(Entries taken from a collection)
>>
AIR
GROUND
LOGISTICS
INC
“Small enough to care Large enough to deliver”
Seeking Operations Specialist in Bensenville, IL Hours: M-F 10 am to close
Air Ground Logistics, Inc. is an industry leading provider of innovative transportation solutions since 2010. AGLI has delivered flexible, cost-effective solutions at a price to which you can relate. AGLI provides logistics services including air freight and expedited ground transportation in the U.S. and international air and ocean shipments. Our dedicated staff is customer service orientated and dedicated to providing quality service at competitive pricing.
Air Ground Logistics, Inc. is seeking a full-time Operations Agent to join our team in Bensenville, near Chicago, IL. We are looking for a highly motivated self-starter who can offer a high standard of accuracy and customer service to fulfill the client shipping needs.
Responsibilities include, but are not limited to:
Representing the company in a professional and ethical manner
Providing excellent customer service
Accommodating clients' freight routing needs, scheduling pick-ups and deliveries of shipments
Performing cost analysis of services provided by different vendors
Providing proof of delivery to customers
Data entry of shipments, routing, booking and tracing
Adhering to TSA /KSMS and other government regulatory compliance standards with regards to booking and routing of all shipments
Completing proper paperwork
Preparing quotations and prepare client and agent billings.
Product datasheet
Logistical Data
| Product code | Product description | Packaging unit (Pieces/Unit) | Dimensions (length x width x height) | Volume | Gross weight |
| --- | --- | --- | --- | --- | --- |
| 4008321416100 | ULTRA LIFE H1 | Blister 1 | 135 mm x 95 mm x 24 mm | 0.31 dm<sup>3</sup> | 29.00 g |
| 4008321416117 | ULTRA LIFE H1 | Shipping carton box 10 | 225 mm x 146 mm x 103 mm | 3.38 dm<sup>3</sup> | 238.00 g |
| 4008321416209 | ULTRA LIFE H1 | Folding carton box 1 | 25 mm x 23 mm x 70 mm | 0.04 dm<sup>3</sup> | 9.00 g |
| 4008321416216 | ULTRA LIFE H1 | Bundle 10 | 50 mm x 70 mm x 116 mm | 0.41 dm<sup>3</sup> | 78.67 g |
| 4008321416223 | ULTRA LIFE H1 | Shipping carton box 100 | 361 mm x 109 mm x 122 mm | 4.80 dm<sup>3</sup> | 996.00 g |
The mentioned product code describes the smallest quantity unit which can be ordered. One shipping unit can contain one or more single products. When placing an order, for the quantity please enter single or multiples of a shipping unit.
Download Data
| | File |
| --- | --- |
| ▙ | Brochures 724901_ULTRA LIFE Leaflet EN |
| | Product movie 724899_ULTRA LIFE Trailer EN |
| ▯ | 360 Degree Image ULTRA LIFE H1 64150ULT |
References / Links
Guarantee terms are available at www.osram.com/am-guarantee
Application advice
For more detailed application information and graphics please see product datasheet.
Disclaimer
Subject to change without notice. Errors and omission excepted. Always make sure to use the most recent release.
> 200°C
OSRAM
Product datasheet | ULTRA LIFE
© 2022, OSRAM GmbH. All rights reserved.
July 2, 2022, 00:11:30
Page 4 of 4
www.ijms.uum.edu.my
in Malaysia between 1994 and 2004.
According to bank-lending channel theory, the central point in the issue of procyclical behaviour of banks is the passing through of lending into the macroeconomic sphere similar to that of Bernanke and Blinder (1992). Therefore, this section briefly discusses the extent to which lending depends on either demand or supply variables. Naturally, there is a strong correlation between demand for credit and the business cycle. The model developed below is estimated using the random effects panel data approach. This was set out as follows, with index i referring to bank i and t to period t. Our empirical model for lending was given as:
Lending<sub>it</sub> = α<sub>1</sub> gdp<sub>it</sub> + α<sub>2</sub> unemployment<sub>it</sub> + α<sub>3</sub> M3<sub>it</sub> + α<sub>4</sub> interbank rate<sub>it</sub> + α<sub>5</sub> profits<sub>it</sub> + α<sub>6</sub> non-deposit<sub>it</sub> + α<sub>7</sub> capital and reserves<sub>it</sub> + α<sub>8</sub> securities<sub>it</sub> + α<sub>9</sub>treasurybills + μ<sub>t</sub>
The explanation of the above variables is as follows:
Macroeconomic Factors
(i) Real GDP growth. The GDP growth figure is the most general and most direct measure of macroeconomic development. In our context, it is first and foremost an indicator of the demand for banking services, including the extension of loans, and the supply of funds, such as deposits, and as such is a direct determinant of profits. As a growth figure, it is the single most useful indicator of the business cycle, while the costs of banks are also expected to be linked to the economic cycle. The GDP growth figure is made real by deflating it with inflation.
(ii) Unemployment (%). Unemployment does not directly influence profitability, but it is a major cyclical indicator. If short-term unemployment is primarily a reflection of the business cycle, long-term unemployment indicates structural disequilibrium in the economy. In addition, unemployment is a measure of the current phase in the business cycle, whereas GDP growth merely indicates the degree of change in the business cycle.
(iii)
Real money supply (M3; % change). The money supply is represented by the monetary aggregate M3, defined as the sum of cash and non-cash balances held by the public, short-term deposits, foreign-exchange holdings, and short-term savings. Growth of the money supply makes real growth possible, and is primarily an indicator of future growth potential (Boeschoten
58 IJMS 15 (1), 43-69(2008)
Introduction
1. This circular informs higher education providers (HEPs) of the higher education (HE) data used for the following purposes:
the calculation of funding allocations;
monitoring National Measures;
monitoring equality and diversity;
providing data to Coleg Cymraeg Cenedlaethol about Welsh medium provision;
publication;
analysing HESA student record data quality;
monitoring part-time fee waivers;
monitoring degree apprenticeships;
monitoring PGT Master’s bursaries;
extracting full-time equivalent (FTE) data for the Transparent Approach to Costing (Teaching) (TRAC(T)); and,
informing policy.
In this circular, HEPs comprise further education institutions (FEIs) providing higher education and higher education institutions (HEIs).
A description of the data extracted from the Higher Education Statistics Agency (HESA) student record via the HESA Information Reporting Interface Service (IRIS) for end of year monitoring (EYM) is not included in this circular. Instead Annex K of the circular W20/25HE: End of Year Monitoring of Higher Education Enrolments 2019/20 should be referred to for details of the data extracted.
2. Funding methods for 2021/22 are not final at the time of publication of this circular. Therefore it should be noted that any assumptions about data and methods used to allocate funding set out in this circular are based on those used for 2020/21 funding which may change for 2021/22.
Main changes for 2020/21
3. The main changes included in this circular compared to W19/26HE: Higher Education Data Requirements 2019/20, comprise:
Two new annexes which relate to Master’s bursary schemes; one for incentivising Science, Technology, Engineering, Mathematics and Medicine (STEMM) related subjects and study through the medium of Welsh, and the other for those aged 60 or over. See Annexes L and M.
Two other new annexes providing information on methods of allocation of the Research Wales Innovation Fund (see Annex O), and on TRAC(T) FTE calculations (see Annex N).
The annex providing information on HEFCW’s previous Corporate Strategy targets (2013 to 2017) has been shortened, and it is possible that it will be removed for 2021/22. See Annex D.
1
<<
■ YOUR ASSIGNMENT:
Every record must appear in the answer exactly as written.

■ TASK RESPONSE:
AIR
GROUND
LOGISTICS
INC
“Small enough to care Large enough to deliver”
Seeking Operations Specialist in Bensenville, IL Hours: M-F 10 am to close
Air Ground Logistics, Inc. is an industry leading provider of innovative transportation solutions since 2010. AGLI has delivered flexible, cost-effective solutions at a price to which you can relate. AGLI provides logistics services including air freight and expedited ground transportation in the U.S. and international air and ocean shipments. Our dedicated staff is customer service orientated and dedicated to providing quality service at competitive pricing.
Air Ground Logistics, Inc. is seeking a full-time Operations Agent to join our team in Bensenville, near Chicago, IL. We are looking for a highly motivated self-starter who can offer a high standard of accuracy and customer service to fulfill the client shipping needs.
Responsibilities include, but are not limited to:
Representing the company in a professional and ethical manner
Providing excellent customer service
Accommodating clients' freight routing needs, scheduling pick-ups and deliveries of shipments
Performing cost analysis of services provided by different vendors
Providing proof of delivery to customers
Data entry of shipments, routing, booking and tracing
Adhering to TSA /KSMS and other government regulatory compliance standards with regards to booking and routing of all shipments
Completing proper paperwork
Preparing quotations and prepare client and agent billings.
Product datasheet
Logistical Data
| Product code | Product description | Packaging unit (Pieces/Unit) | Dimensions (length x width x height) | Volume | Gross weight |
| --- | --- | --- | --- | --- | --- |
| 4008321416100 | ULTRA LIFE H1 | Blister 1 | 135 mm x 95 mm x 24 mm | 0.31 dm<sup>3</sup> | 29.00 g |
| 4008321416117 | ULTRA LIFE H1 | Shipping carton box 10 | 225 mm x 146 mm x 103 mm | 3.38 dm<sup>3</sup> | 238.00 g |
| 4008321416209 | ULTRA LIFE H1 | Folding carton box 1 | 25 mm x 23 mm x 70 mm | 0.04 dm<sup>3</sup> | 9.00 g |
| 4008321416216 | ULTRA LIFE H1 | Bundle 10 | 50 mm x 70 mm x 116 mm | 0.41 dm<sup>3</sup> | 78.67 g |
| 4008321416223 | ULTRA LIFE H1 | Shipping carton box 100 | 361 mm x 109 mm x 122 mm | 4.80 dm<sup>3</sup> | 996.00 g |
The mentioned product code describes the smallest quantity unit which can be ordered. One shipping unit can contain one or more single products. When placing an order, for the quantity please enter single or multiples of a shipping unit.
Download Data
| | File |
| --- | --- |
| ▙ | Brochures 724901_ULTRA LIFE Leaflet EN |
| | Product movie 724899_ULTRA LIFE Trailer EN |
| ▯ | 360 Degree Image ULTRA LIFE H1 64150ULT |
References / Links
Guarantee terms are available at www.osram.com/am-guarantee
Application advice
For more detailed application information and graphics please see product datasheet.
Disclaimer
Subject to change without notice. Errors and omission excepted. Always make sure to use the most recent release.
> 200°C
OSRAM
Product datasheet | ULTRA LIFE
© 2022, OSRAM GmbH. All rights reserved.
July 2, 2022, 00:11:30
Page 4 of 4
www.ijms.uum.edu.my
in Malaysia between 1994 and 2004.
According to bank-lending channel theory, the central point in the issue of procyclical behaviour of banks is the passing through of lending into the macroeconomic sphere similar to that of Bernanke and Blinder (1992). Therefore, this section briefly discusses the extent to which lending depends on either demand or supply variables. Naturally, there is a strong correlation between demand for credit and the business cycle. The model developed below is estimated using the random effects panel data approach. This was set out as follows, with index i referring to bank i and t to period t. Our empirical model for lending was given as:
Lending<sub>it</sub> = α<sub>1</sub> gdp<sub>it</sub> + α<sub>2</sub> unemployment<sub>it</sub> + α<sub>3</sub> M3<sub>it</sub> + α<sub>4</sub> interbank rate<sub>it</sub> + α<sub>5</sub> profits<sub>it</sub> + α<sub>6</sub> non-deposit<sub>it</sub> + α<sub>7</sub> capital and reserves<sub>it</sub> + α<sub>8</sub> securities<sub>it</sub> + α<sub>9</sub>treasurybills + μ<sub>t</sub>
The explanation of the above variables is as follows:
Macroeconomic Factors
(i) Real GDP growth. The GDP growth figure is the most general and most direct measure of macroeconomic development. In our context, it is first and foremost an indicator of the demand for banking services, including the extension of loans, and the supply of funds, such as deposits, and as such is a direct determinant of profits. As a growth figure, it is the single most useful indicator of the business cycle, while the costs of banks are also expected to be linked to the economic cycle. The GDP growth figure is made real by deflating it with inflation.
(ii) Unemployment (%). Unemployment does not directly influence profitability, but it is a major cyclical indicator. If short-term unemployment is primarily a reflection of the business cycle, long-term unemployment indicates structural disequilibrium in the economy. In addition, unemployment is a measure of the current phase in the business cycle, whereas GDP growth merely indicates the degree of change in the business cycle.
(iii)
Real money supply (M3; % change). The money supply is represented by the monetary aggregate M3, defined as the sum of cash and non-cash balances held by the public, short-term deposits, foreign-exchange holdings, and short-term savings. Growth of the money supply makes real growth possible, and is primarily an indicator of future growth potential (Boeschoten
58 IJMS 15 (1), 43-69(2008)
Introduction
1. This circular informs higher education providers (HEPs) of the higher education (HE) data used for the following purposes:
the calculation of funding allocations;
monitoring National Measures;
monitoring equality and diversity;
providing data to Coleg Cymraeg Cenedlaethol about Welsh medium provision;
publication;
analysing HESA student record data quality;
monitoring part-time fee waivers;
monitoring degree apprenticeships;
monitoring PGT Master’s bursaries;
extracting full-time equivalent (FTE) data for the Transparent Approach to Costing (Teaching) (TRAC(T)); and,
informing policy.
In this circular, HEPs comprise further education institutions (FEIs) providing higher education and higher education institutions (HEIs).
A description of the data extracted from the Higher Education Statistics Agency (HESA) student record via the HESA Information Reporting Interface Service (IRIS) for end of year monitoring (EYM) is not included in this circular. Instead Annex K of the circular W20/25HE: End of Year Monitoring of Higher Education Enrolments 2019/20 should be referred to for details of the data extracted.
2. Funding methods for 2021/22 are not final at the time of publication of this circular. Therefore it should be noted that any assumptions about data and methods used to allocate funding set out in this circular are based on those used for 2020/21 funding which may change for 2021/22.
Main changes for 2020/21
3. The main changes included in this circular compared to W19/26HE: Higher Education Data Requirements 2019/20, comprise:
Two new annexes which relate to Master’s bursary schemes; one for incentivising Science, Technology, Engineering, Mathematics and Medicine (STEMM) related subjects and study through the medium of Welsh, and the other for those aged 60 or over. See Annexes L and M.
Two other new annexes providing information on methods of allocation of the Research Wales Innovation Fund (see Annex O), and on TRAC(T) FTE calculations (see Annex N).
The annex providing information on HEFCW’s previous Corporate Strategy targets (2013 to 2017) has been shortened, and it is possible that it will be removed for 2021/22. See Annex D.
1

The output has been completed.